Spatial grounding data

- - -

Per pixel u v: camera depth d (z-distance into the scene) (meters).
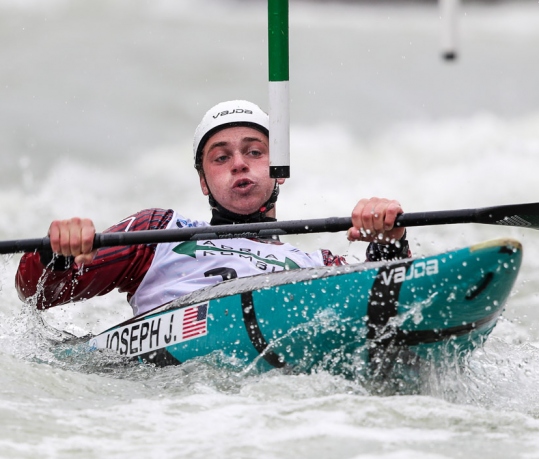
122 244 13.52
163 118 54.88
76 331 18.55
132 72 61.12
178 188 43.19
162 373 12.88
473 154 46.66
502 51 67.50
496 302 11.41
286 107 15.09
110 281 14.76
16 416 10.12
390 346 11.77
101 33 67.88
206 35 68.81
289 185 42.88
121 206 39.19
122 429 9.86
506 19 76.00
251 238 14.88
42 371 12.05
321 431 9.80
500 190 40.97
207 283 14.23
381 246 14.43
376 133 51.69
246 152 15.60
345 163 46.56
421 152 47.84
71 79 59.47
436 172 44.28
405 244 14.21
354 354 11.97
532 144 47.38
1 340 14.46
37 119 53.28
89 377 12.21
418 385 11.91
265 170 15.63
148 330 13.77
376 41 69.25
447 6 17.05
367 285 11.90
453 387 12.01
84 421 10.12
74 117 53.88
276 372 12.42
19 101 55.69
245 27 71.38
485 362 13.45
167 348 13.39
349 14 77.38
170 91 58.56
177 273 14.49
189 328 13.30
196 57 64.12
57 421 10.06
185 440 9.50
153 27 69.69
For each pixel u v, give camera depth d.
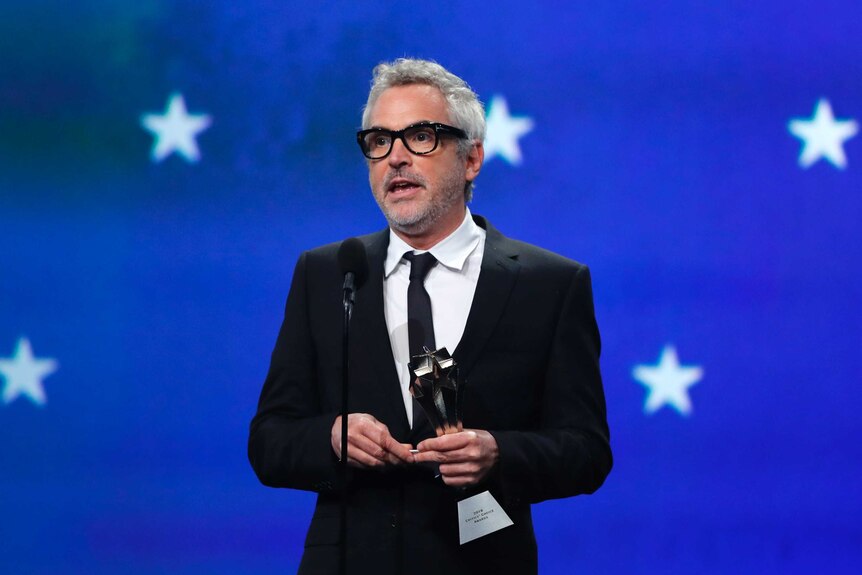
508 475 6.74
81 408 10.66
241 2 10.99
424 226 7.45
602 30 10.90
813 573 10.52
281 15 11.01
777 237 10.79
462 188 7.59
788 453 10.62
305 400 7.47
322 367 7.42
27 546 10.50
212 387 10.71
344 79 10.98
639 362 10.69
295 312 7.68
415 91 7.45
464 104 7.61
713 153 10.84
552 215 10.80
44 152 10.87
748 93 10.87
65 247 10.80
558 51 10.90
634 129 10.84
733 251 10.78
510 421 7.23
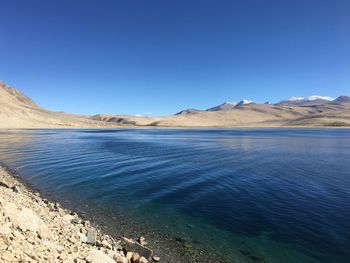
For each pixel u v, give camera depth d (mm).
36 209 16188
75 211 20422
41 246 10375
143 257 13422
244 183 29391
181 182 29672
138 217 19609
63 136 103375
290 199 23781
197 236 16781
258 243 15992
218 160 45156
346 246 15547
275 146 70250
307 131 171500
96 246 13492
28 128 169250
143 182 29547
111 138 97812
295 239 16422
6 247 9055
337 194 25312
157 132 156500
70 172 34344
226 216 19922
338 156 51375
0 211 11359
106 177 31734
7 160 42500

- - -

* **What to produce**
The records above must be output exactly, except for the pictures.

* **Task answer**
Per pixel u v: camera depth d (z-distance into the scene) (meters).
122 244 13.52
163 118 54.88
76 331 18.55
132 72 61.12
178 188 43.19
162 373 12.88
473 154 46.66
502 51 67.50
496 302 11.41
286 107 15.09
110 281 14.76
16 416 10.12
390 346 11.77
101 33 67.88
206 35 68.81
289 185 42.88
121 206 39.19
122 429 9.86
506 19 76.00
251 238 14.88
42 371 12.05
321 431 9.80
500 190 40.97
207 283 14.23
381 246 14.43
376 133 51.69
246 152 15.60
345 163 46.56
421 152 47.84
71 79 59.47
436 172 44.28
405 244 14.21
354 354 11.97
532 144 47.38
1 340 14.46
37 119 53.28
89 377 12.21
418 385 11.91
265 170 15.63
148 330 13.77
376 41 69.25
447 6 17.05
367 285 11.90
453 387 12.01
84 421 10.12
74 117 53.88
276 372 12.42
19 101 55.69
245 27 71.38
485 362 13.45
167 348 13.39
349 14 77.38
170 91 58.56
177 273 14.49
189 328 13.30
196 57 64.12
57 421 10.06
185 440 9.50
153 27 69.69
For each pixel u v, give camera depth d.
508 475 6.74
81 408 10.66
241 2 10.99
424 226 7.45
602 30 10.90
813 573 10.52
281 15 11.01
777 237 10.79
462 188 7.59
788 453 10.62
305 400 7.47
322 367 7.42
27 546 10.50
212 387 10.71
344 79 10.98
639 362 10.69
295 312 7.68
415 91 7.45
464 104 7.61
713 153 10.84
552 215 10.80
44 152 10.87
748 93 10.87
65 247 10.80
558 51 10.90
634 129 10.84
733 251 10.78
510 421 7.23
For each pixel u v, give camera depth d (mm).
36 209 16188
75 211 20422
41 246 10375
143 257 13422
244 183 29391
181 182 29672
138 217 19609
63 136 103375
290 199 23781
197 236 16781
258 243 15992
218 160 45156
346 246 15547
275 146 70250
307 131 171500
96 246 13492
28 128 169250
143 182 29547
111 138 97812
295 239 16422
6 247 9055
337 194 25312
157 132 156500
70 172 34344
226 216 19922
338 156 51375
0 211 11359
106 177 31734
7 160 42500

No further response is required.